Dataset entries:
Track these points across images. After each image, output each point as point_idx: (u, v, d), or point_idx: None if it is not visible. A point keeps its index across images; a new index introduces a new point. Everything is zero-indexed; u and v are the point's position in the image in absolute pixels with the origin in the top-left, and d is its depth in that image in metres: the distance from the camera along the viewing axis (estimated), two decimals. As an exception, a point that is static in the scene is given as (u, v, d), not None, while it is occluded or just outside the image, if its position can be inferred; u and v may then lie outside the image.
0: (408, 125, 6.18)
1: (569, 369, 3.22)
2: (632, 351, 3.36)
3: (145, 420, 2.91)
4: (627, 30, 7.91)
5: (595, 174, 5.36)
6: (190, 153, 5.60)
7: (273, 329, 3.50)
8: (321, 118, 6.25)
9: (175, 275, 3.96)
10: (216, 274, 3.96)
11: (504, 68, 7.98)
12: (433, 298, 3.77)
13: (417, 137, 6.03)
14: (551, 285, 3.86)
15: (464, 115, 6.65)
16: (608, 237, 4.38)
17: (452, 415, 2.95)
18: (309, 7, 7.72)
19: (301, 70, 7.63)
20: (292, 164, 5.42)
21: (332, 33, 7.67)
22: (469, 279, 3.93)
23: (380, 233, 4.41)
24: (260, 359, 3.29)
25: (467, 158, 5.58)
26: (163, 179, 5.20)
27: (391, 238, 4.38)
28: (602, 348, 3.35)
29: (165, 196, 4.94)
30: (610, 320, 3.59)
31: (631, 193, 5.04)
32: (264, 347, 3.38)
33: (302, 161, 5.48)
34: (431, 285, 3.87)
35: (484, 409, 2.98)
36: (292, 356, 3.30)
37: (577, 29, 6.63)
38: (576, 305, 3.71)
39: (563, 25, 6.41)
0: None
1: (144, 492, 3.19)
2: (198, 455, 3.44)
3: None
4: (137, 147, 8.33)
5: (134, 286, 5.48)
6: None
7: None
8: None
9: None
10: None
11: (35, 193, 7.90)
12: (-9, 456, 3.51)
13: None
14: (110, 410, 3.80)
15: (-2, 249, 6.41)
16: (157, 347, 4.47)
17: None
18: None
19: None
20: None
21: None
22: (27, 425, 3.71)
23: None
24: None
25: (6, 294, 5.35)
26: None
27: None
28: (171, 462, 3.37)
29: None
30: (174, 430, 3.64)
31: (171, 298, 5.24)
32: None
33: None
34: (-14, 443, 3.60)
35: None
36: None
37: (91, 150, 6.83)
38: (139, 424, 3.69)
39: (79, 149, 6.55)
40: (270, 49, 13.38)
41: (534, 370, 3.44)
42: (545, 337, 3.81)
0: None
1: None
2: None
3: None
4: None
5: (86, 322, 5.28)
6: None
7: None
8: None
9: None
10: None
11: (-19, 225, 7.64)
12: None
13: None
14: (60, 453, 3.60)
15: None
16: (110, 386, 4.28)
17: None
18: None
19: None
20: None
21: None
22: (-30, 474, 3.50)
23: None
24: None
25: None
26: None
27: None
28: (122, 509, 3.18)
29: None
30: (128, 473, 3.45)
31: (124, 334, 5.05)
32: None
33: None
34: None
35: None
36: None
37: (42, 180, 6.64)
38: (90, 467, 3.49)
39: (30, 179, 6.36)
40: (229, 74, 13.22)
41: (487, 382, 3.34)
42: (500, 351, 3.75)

> YOUR INSTRUCTIONS
A word-for-word transcription of all the data is needed.

> OUTPUT OF THE TASK
Track these points across images. After each image, output each point as point_idx: (u, v, d), or point_idx: None if it is not visible. A point keeps its index across images; a new index introduces a new point. Everything is zero-indexed; u and v are the point's position in the image in absolute pixels with the origin in the top-left, and d is its depth in that image in metres: the distance from the camera along the viewing axis (estimated), two decimals. As an exception, a point that is static in the scene is given as (u, v, d), not None, while it is occluded or just outside the image, if its position can be inferred; u and v may then lie outside the image.
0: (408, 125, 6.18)
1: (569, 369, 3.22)
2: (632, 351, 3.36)
3: (145, 420, 2.91)
4: (627, 30, 7.91)
5: (595, 174, 5.36)
6: (190, 153, 5.60)
7: (273, 329, 3.50)
8: (321, 118, 6.25)
9: (175, 275, 3.96)
10: (216, 274, 3.96)
11: (504, 68, 7.98)
12: (433, 298, 3.77)
13: (417, 137, 6.03)
14: (551, 285, 3.86)
15: (464, 115, 6.65)
16: (608, 237, 4.38)
17: (452, 415, 2.95)
18: (309, 7, 7.72)
19: (301, 70, 7.63)
20: (292, 164, 5.42)
21: (332, 33, 7.67)
22: (469, 279, 3.93)
23: (380, 233, 4.41)
24: (260, 359, 3.29)
25: (467, 158, 5.58)
26: (163, 179, 5.20)
27: (391, 238, 4.38)
28: (602, 348, 3.35)
29: (165, 196, 4.94)
30: (610, 320, 3.59)
31: (631, 193, 5.04)
32: (264, 347, 3.38)
33: (302, 161, 5.48)
34: (431, 285, 3.87)
35: (484, 409, 2.98)
36: (292, 356, 3.30)
37: (577, 29, 6.63)
38: (576, 305, 3.71)
39: (563, 25, 6.41)
0: None
1: (144, 492, 3.19)
2: (198, 455, 3.44)
3: None
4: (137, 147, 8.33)
5: (134, 286, 5.48)
6: None
7: None
8: None
9: None
10: None
11: (35, 193, 7.90)
12: (-9, 456, 3.51)
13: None
14: (110, 410, 3.80)
15: (-2, 249, 6.41)
16: (157, 347, 4.47)
17: None
18: None
19: None
20: None
21: None
22: (27, 425, 3.71)
23: None
24: None
25: (6, 294, 5.35)
26: None
27: None
28: (171, 462, 3.37)
29: None
30: (174, 430, 3.64)
31: (171, 298, 5.24)
32: None
33: None
34: (-14, 443, 3.60)
35: None
36: None
37: (91, 150, 6.83)
38: (139, 424, 3.69)
39: (79, 149, 6.55)
40: (270, 49, 13.38)
41: (534, 370, 3.44)
42: (545, 337, 3.81)
0: None
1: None
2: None
3: None
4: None
5: (86, 322, 5.28)
6: None
7: None
8: None
9: None
10: None
11: (-19, 225, 7.64)
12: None
13: None
14: (60, 453, 3.60)
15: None
16: (110, 386, 4.28)
17: None
18: None
19: None
20: None
21: None
22: (-30, 474, 3.50)
23: None
24: None
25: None
26: None
27: None
28: (122, 509, 3.18)
29: None
30: (128, 473, 3.45)
31: (124, 334, 5.05)
32: None
33: None
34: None
35: None
36: None
37: (42, 180, 6.64)
38: (90, 467, 3.49)
39: (30, 179, 6.36)
40: (229, 74, 13.22)
41: (487, 382, 3.34)
42: (500, 351, 3.75)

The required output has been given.